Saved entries
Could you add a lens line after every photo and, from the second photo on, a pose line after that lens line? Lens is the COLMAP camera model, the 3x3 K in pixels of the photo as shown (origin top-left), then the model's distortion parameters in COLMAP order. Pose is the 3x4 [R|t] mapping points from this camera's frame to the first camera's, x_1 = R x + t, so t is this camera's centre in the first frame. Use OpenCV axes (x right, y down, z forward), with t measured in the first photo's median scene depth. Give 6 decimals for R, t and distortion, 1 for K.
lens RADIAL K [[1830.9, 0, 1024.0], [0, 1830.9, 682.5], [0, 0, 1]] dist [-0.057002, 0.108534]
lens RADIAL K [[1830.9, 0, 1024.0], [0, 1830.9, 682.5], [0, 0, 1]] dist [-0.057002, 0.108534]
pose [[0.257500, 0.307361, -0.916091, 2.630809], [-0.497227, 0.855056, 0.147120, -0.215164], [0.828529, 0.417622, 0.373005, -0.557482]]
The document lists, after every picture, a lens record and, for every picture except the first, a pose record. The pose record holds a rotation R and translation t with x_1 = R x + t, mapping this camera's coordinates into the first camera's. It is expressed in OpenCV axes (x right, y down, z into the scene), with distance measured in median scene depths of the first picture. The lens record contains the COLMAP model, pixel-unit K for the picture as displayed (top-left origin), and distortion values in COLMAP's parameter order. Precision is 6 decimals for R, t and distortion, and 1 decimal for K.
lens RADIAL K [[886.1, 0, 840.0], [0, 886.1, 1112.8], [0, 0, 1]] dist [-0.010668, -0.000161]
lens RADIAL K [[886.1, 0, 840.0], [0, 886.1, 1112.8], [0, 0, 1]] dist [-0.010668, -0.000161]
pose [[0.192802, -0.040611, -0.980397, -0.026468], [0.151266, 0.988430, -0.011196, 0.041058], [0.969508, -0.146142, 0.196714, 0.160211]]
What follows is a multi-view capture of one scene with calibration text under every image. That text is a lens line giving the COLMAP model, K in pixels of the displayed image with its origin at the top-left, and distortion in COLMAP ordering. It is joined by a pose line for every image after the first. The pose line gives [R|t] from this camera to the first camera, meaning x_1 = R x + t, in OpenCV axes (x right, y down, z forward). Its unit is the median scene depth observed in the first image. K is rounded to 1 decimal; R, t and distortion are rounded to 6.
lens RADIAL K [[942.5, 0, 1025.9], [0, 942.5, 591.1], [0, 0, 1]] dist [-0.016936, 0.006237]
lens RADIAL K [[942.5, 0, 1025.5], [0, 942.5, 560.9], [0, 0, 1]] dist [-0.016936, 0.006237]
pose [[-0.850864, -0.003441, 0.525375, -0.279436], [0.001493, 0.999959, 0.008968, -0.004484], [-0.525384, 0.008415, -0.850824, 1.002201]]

What the task asks >> Your job here is to copy the entries above exactly.

Answer to this task >>
Could you add a lens line after every photo and, from the second photo on, a pose line after that lens line? Lens is the COLMAP camera model, the 3x3 K in pixels of the photo as shown (origin top-left), then the model's distortion parameters in COLMAP order. Pose is the 3x4 [R|t] mapping points from this camera's frame to the first camera's, x_1 = R x + t, so t is this camera's centre in the first frame. Use OpenCV axes (x right, y down, z forward), with t measured in the first photo's median scene depth. Give 6 decimals for R, t and distortion, 1 for K.
lens RADIAL K [[1830.9, 0, 1024.0], [0, 1830.9, 682.5], [0, 0, 1]] dist [-0.057002, 0.108534]
lens RADIAL K [[1830.9, 0, 1024.0], [0, 1830.9, 682.5], [0, 0, 1]] dist [-0.057002, 0.108534]
pose [[0.257500, 0.307361, -0.916091, 2.630809], [-0.497227, 0.855056, 0.147120, -0.215164], [0.828529, 0.417622, 0.373005, -0.557482]]
The document lists, after every picture, a lens record and, for every picture except the first, a pose record. The pose record holds a rotation R and translation t with x_1 = R x + t, mapping this camera's coordinates into the first camera's. It is expressed in OpenCV axes (x right, y down, z into the scene), with distance measured in median scene depths of the first picture. The lens record contains the COLMAP model, pixel-unit K for the picture as displayed (top-left origin), and distortion values in COLMAP's parameter order. Precision is 6 decimals for R, t and distortion, and 1 decimal for K.
lens RADIAL K [[886.1, 0, 840.0], [0, 886.1, 1112.8], [0, 0, 1]] dist [-0.010668, -0.000161]
lens RADIAL K [[886.1, 0, 840.0], [0, 886.1, 1112.8], [0, 0, 1]] dist [-0.010668, -0.000161]
pose [[0.192802, -0.040611, -0.980397, -0.026468], [0.151266, 0.988430, -0.011196, 0.041058], [0.969508, -0.146142, 0.196714, 0.160211]]
What follows is a multi-view capture of one scene with calibration text under every image. That text is a lens line giving the COLMAP model, K in pixels of the displayed image with its origin at the top-left, and distortion in COLMAP ordering. It is joined by a pose line for every image after the first. The pose line gives [R|t] from this camera to the first camera, meaning x_1 = R x + t, in OpenCV axes (x right, y down, z forward). Its unit is the median scene depth observed in the first image. K is rounded to 1 decimal; R, t and distortion are rounded to 6.
lens RADIAL K [[942.5, 0, 1025.9], [0, 942.5, 591.1], [0, 0, 1]] dist [-0.016936, 0.006237]
lens RADIAL K [[942.5, 0, 1025.5], [0, 942.5, 560.9], [0, 0, 1]] dist [-0.016936, 0.006237]
pose [[-0.850864, -0.003441, 0.525375, -0.279436], [0.001493, 0.999959, 0.008968, -0.004484], [-0.525384, 0.008415, -0.850824, 1.002201]]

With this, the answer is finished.